> _Exercise description_:
Retype the following records exactly and exclude the pictures.

> _Excerpted data_:

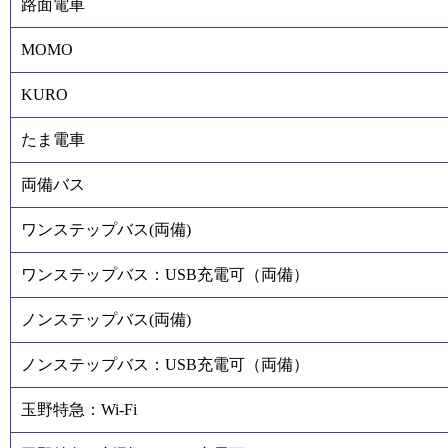
路面電車
MOMO
KURO
たま電車
両備バス
ワンステップバス(両備)
ワンステップバス：USB充電可（両備）
ノンステップバス(両備)
ノンステップバス：USB充電可（両備）
玉野特急：Wi-Fi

> _Your solution_:
路面電車
MOMO
KURO
たま電車
両備バス
ワンステップバス(両備)
ワンステップバス：USB充電可（両備）
ノンステップバス(両備)
ノンステップバス：USB充電可（両備）
玉野特急：Wi-Fi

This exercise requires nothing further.